**LAS TAREAS**.
[a] ¿Cómo resumirías en dos oraciones el fragmento sobre la Última Cena?
[b] Según el fragmento sobre la Última Cena, ¿por qué resulta tan conmovedora esa cena? Responde en no más de dos oraciones.

**TEXTO PARA LEER**.
“No se turbe vuestro corazón”
Jesús cuidó a sus discípulos… ¡hasta el fin!
De vez en cuando vemos un reportaje de prensa sobre algún preso sentenciado a pena de muerte.
A veces hay películas sobre un reo que espera ser ejecutado. Son situaciones muy intensas y el condenado suele mantener una actitud solemne, quieta y hasta reflexiva. Tal vez sienta tristeza o remordimiento por lo que hizo; o tal vez se muestre encolerizado, protestando que no merece morir. Pero lo más probable es que se sienta aterrorizado. Su última comida lo lleva a sumirse en un profundo sentimiento de pesar, de lamentación y recriminación, o tal vez de una resignada impotencia frente a lo que le espera.
Pero sin duda nadie ha escuchado que un condenado a muerte diga que es bueno que lo ejecuten. Tampoco es probable que el reo les diga a sus amigos que estaba a punto de vencer al mundo, este “mundo” que está a punto de vencerlo y darle muerte a él. Tampoco se le oiría decir que sus queridos amigos tendrían gozo y paz después que él se hubiera ido. Aunque se esforzara por mantener el rostro impasible y relajado, siempre se advertirían indicios de miedo.
Un hombre dado a los demás. Es por esta razón que la Última Cena es tan conmovedora. Jesús sabía que dentro de poco lo arrestarían, lo torturarían y lo crucificarían. Sabía que Judas lo había traicionado, que Pedro negaría siquiera conocerlo y que todos los demás lo abandonarían. Pero a pesar de todo, en su Última Cena, no se dedicó a hablar sobre el fatídico y solitario porvenir que le esperaba sino que se dedicó a darles las últimas recomendaciones a sus amigos y a orar por ellos, aunque éstos demostrarían ser débiles y pecadores. En las pocas horas que le quedaban se preocupó de cuidar a su grupo de seguidores, que pronto se sentirían afligidos y descorazonados por su muerte.

**EXTRACTOS DE DATOS**.
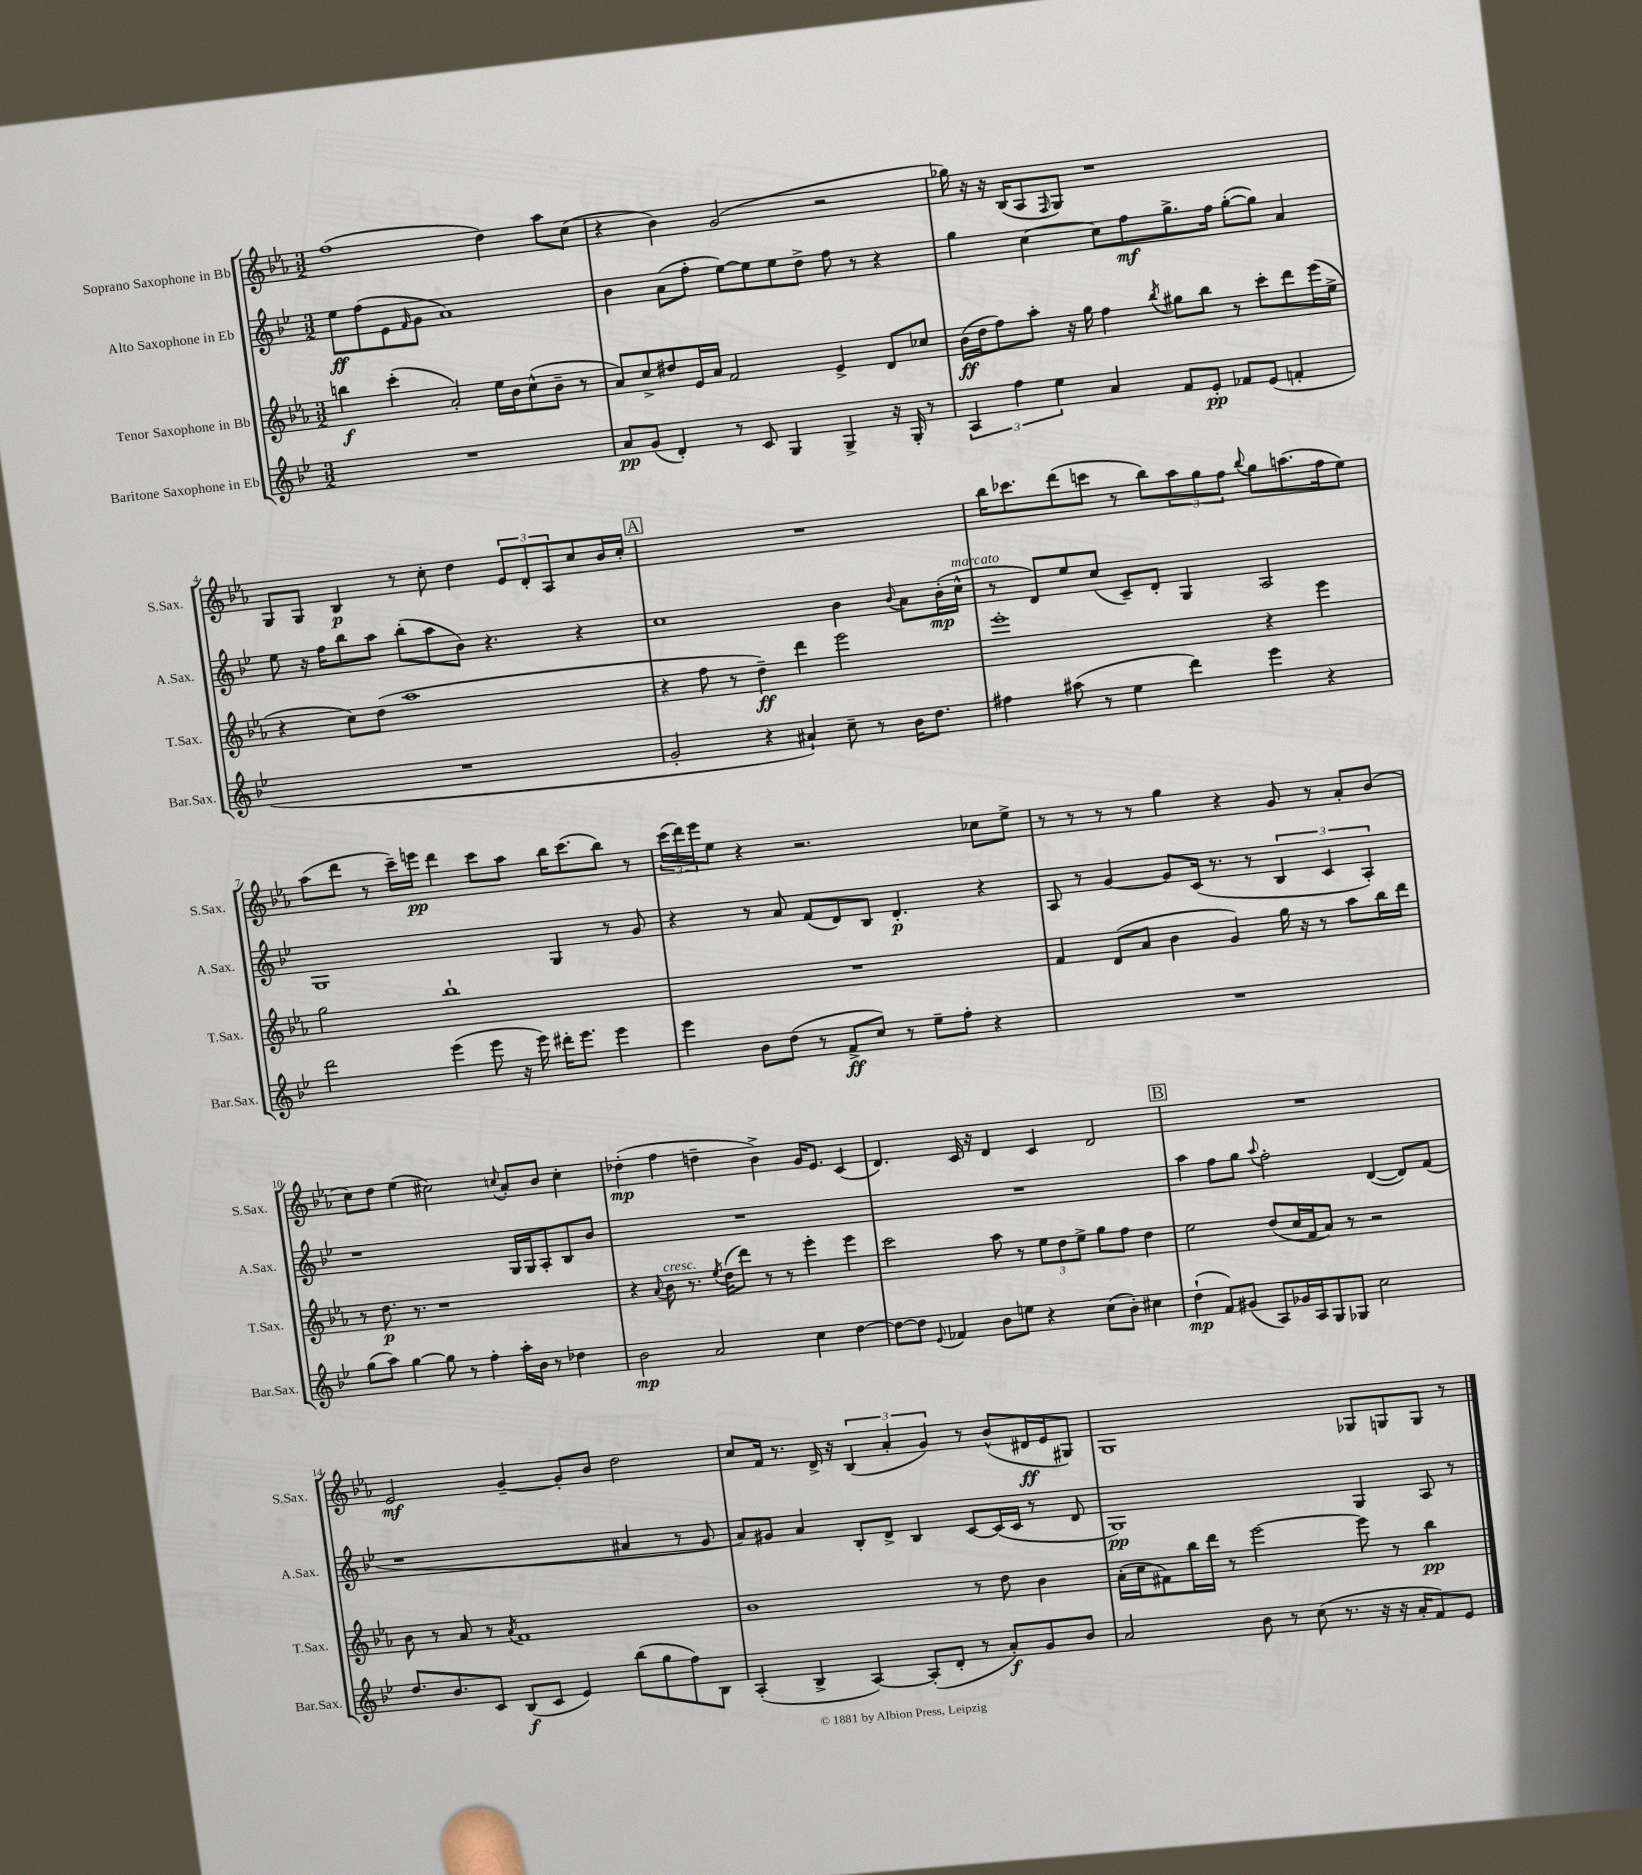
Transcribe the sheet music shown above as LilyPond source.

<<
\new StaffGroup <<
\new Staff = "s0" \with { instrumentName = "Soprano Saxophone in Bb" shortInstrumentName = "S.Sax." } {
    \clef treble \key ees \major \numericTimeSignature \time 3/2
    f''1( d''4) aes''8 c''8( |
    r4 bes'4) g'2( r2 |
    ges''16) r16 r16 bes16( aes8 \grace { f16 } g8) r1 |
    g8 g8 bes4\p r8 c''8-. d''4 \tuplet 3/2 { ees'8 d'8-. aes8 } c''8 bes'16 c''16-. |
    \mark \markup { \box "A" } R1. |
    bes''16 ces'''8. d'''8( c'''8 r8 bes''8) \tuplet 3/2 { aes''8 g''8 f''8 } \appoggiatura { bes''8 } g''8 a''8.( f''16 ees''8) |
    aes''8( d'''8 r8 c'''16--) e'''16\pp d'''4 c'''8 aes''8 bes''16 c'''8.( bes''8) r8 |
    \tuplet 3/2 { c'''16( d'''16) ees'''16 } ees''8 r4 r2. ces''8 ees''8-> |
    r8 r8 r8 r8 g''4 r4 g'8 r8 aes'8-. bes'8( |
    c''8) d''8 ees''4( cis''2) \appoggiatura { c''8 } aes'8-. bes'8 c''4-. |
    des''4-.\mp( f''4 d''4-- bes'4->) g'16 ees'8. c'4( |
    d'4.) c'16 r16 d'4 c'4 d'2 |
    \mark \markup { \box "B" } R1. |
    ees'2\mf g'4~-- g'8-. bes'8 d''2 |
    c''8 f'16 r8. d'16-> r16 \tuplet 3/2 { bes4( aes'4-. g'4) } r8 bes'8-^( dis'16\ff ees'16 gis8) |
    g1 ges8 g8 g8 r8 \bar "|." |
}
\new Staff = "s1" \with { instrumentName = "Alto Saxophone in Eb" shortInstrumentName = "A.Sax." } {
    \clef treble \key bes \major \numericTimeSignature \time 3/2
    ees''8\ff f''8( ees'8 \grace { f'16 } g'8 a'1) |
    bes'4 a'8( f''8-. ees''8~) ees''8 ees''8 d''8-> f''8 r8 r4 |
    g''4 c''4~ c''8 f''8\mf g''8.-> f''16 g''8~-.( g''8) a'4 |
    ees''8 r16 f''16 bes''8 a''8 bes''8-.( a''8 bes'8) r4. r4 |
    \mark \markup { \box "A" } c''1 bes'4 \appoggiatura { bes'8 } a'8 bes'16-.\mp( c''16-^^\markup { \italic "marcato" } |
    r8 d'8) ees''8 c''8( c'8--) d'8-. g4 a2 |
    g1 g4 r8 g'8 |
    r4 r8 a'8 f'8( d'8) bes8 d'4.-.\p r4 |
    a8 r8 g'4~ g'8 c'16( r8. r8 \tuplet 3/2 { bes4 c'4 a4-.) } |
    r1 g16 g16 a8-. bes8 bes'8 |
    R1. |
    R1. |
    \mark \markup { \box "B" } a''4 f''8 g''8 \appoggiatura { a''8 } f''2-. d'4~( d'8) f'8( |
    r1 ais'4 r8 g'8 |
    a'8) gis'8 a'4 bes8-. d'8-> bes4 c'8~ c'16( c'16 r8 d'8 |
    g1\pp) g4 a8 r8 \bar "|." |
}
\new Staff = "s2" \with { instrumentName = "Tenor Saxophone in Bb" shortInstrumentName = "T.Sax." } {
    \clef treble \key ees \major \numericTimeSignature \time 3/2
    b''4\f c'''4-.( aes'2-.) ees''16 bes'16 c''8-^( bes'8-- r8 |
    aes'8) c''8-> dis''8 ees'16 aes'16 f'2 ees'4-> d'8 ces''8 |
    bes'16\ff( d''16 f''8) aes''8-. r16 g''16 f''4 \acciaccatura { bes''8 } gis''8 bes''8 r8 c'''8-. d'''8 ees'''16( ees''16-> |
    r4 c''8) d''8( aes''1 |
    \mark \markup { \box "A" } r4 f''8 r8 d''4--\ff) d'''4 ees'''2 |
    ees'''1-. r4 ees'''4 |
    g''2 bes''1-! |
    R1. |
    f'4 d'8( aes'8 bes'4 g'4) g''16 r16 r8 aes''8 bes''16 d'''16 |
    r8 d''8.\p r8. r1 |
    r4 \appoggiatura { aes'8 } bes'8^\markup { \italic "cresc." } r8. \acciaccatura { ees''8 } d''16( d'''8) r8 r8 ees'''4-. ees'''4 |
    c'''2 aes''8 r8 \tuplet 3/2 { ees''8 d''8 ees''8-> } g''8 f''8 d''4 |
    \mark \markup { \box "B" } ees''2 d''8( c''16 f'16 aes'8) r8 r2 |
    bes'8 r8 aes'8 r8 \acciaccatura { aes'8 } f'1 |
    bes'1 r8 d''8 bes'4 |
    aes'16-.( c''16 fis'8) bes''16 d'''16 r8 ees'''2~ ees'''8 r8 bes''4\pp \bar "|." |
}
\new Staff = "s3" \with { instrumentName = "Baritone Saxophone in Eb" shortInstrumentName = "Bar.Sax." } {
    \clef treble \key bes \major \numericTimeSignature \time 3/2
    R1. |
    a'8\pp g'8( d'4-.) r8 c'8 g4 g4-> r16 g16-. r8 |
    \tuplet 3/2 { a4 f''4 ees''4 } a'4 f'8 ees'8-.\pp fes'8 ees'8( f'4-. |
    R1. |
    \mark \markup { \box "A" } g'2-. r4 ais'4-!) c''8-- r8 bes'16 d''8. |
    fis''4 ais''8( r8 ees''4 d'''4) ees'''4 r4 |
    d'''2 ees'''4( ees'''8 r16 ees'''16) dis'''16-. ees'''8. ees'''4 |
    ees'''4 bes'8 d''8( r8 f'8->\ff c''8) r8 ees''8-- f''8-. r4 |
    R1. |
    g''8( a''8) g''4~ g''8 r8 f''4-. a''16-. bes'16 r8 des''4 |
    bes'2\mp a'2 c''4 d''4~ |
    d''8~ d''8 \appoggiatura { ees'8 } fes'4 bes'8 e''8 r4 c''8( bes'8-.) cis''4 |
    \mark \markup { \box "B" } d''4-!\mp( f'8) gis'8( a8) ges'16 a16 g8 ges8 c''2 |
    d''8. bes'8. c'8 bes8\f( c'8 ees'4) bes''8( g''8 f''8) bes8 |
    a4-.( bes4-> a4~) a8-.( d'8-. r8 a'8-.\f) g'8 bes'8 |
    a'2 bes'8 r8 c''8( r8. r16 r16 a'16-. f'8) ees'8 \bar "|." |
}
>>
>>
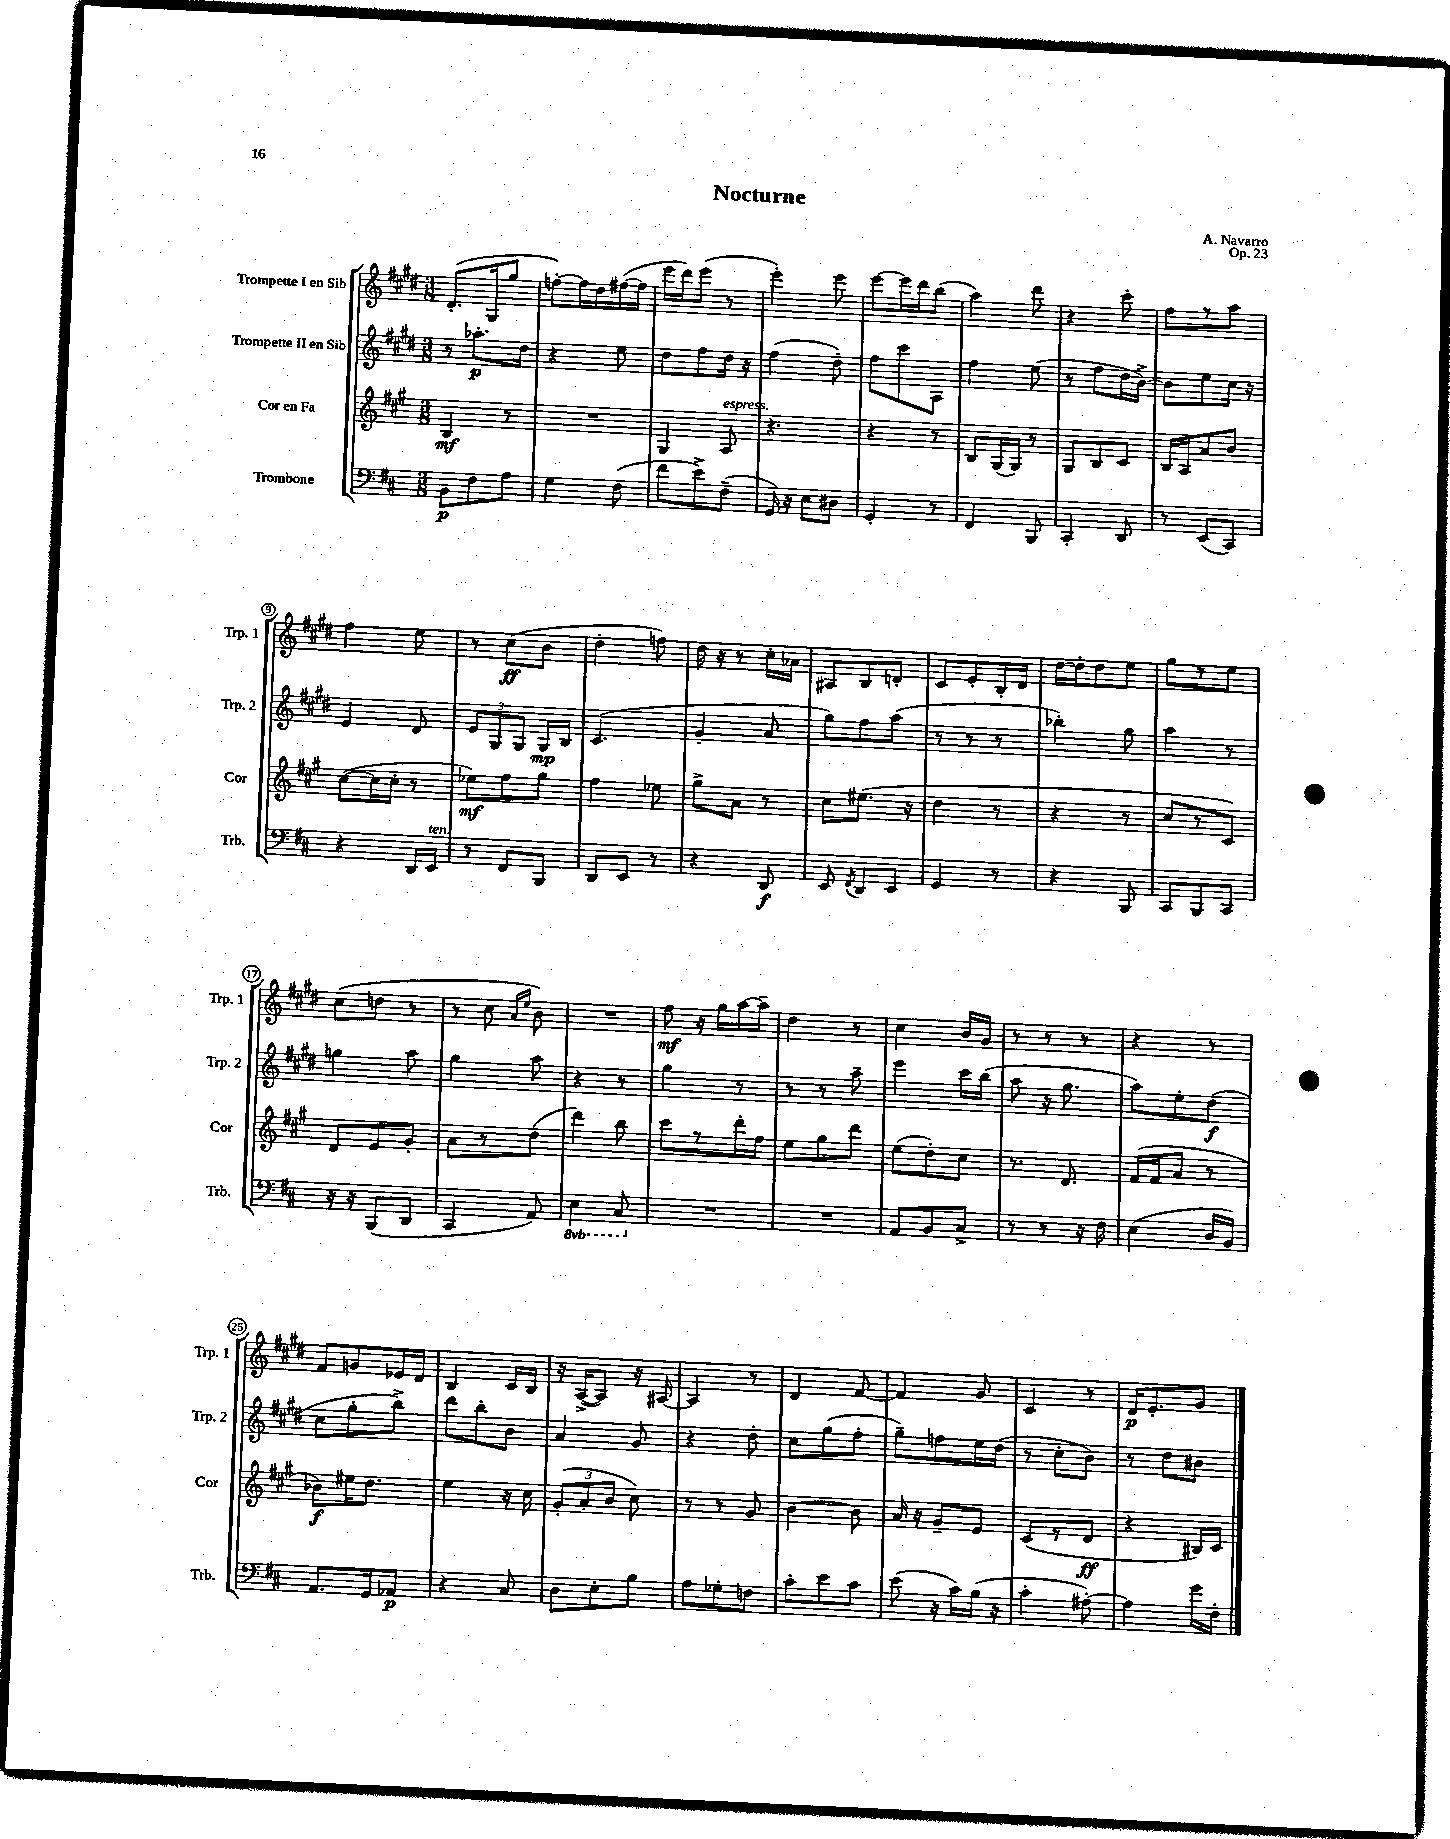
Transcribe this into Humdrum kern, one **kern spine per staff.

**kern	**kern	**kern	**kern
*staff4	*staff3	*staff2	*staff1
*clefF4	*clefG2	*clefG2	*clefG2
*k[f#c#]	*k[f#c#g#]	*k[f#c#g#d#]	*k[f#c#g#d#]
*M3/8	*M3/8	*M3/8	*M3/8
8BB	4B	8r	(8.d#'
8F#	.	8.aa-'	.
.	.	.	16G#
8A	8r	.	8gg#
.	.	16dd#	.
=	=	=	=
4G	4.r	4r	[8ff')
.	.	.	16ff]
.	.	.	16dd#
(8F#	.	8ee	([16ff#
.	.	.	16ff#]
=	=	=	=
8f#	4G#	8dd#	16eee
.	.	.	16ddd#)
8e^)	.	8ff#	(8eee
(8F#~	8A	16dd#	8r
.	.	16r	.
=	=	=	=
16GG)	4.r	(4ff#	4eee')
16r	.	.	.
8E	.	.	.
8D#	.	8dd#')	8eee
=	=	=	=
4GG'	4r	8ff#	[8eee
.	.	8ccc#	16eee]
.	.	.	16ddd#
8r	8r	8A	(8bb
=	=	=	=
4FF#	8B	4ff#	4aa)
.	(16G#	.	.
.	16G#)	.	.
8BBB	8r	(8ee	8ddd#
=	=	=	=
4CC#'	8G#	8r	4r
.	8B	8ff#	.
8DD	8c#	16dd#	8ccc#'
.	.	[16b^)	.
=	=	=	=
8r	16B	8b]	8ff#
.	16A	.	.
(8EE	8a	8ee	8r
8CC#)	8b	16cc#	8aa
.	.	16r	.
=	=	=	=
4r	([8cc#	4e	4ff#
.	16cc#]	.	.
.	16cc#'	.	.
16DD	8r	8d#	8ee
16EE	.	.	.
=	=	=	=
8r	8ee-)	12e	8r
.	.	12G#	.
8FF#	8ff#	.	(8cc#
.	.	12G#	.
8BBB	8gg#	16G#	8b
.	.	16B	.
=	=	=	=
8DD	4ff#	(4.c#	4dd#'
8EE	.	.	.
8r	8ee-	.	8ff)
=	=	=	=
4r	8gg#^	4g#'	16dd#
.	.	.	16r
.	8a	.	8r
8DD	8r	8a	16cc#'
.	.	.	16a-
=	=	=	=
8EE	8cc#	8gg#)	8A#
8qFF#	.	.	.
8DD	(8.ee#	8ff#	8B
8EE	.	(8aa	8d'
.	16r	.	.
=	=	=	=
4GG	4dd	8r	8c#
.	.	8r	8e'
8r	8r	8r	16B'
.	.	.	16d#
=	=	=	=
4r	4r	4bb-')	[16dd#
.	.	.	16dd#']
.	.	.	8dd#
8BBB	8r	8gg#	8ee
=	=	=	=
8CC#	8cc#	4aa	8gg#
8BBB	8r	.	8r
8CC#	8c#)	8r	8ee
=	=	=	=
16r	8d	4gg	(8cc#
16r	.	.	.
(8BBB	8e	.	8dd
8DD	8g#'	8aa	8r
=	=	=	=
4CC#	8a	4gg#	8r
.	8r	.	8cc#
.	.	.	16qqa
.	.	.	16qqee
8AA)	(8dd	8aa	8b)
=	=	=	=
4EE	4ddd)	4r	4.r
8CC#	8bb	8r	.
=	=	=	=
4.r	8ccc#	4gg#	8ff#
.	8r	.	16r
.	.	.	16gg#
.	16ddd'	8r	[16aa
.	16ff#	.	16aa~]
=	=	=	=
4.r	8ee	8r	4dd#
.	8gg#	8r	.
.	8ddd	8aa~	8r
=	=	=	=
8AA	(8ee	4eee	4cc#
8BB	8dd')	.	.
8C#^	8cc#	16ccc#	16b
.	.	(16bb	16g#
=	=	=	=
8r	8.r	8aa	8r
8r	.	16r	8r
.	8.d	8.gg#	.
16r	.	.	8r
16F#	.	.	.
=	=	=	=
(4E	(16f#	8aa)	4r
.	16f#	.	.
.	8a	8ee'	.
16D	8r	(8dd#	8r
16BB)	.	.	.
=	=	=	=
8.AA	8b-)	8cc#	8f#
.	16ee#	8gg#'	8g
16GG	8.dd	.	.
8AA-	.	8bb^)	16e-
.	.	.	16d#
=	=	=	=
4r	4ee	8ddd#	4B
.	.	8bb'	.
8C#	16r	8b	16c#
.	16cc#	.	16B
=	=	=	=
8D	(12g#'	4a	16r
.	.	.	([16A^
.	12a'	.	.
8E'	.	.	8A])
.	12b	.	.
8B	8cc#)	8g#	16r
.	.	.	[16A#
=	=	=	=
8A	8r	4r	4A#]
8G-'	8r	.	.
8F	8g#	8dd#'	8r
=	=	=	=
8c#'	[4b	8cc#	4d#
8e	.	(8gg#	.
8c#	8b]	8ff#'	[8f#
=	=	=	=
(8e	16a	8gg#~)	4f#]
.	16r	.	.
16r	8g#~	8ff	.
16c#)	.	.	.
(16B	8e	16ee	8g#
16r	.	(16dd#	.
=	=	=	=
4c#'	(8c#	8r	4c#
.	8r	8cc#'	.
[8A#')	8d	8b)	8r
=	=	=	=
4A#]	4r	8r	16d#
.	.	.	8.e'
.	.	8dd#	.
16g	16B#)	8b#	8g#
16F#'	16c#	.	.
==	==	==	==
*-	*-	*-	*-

**RESULTADOS**.
[a] Un condenado a muerte suele sentir tristeza, cólera o, sobre todo, terror, y nadie lo ha oído decir que sea bueno que lo ejecuten ni que sus amigos tendrán gozo y paz cuando él se haya ido. Por esa razón conmueve la Última Cena: aunque Jesús sabía que lo arrestarían, torturarían y crucificarían, y que Judas lo había traicionado, Pedro lo negaría y los demás lo abandonarían, dedicó sus últimas horas a dar recomendaciones a sus amigos y a orar por ellos.

[b] Resulta conmovedora porque, a diferencia de un condenado a muerte, que nunca diría que es bueno que lo ejecuten y siempre dejaría ver indicios de miedo, Jesús, sabiendo que lo arrestarían, torturarían y crucificarían, no habló de su propio porvenir. En cambio, dio las últimas recomendaciones a sus amigos, oró por ellos y se preocupó de cuidar a sus seguidores, que pronto se sentirían afligidos por su muerte.